Moraes agradeceu o empenho de Lula nas negociações com os EUA, afirmando que confiava na prevalência da verdade desde o início das sanções, sem necessidade de ações retaliatórias. Os EUA não anunciaram mudanças em relação a outros ministros do STF ou autoridades brasileiras com vistos cancelados. À época das sanções, Trump criticou a gestão Lula como uma “caça às bruxas” contra o ex-presidente Jair Bolsonaro, condenado a mais de 27 anos de prisão por tentativa de golpe de Estado e outros crimes, cumprindo pena na Superintendência da Polícia Federal em Brasília. A inclusão de Moraes foi influenciada pelo deputado Eduardo Bolsonaro, réu no STF por supostamente atrapalhar julgamentos e pressionar por sanções.

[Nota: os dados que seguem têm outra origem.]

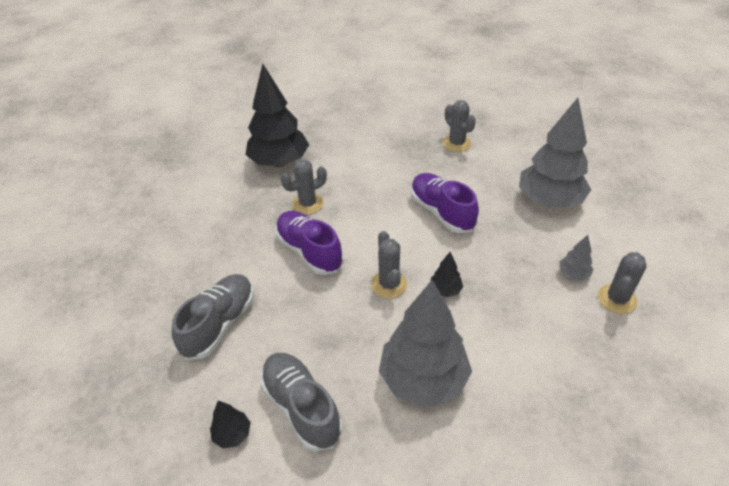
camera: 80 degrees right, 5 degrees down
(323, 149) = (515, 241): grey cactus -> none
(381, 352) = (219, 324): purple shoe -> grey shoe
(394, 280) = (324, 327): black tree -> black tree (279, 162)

Reações políticas foram variadas: Eduardo Bolsonaro lamentou a decisão, atribuindo-a à falta de unidade da direita brasileira e agradecendo o apoio de Trump. O senador Flávio Bolsonaro viu o gesto como um passo para anistia e normalização das relações Brasil-EUA, mencionando um projeto de lei de anistia no Senado. Do lado governista, a ministra Gleisi Hoffmann celebrou como vitória de Lula e derrota da família Bolsonaro, enquanto o líder do PT na Câmara, Lindbergh Farias, destacou o desnorteio do bolsonarismo e o sucesso da diplomacia brasileira.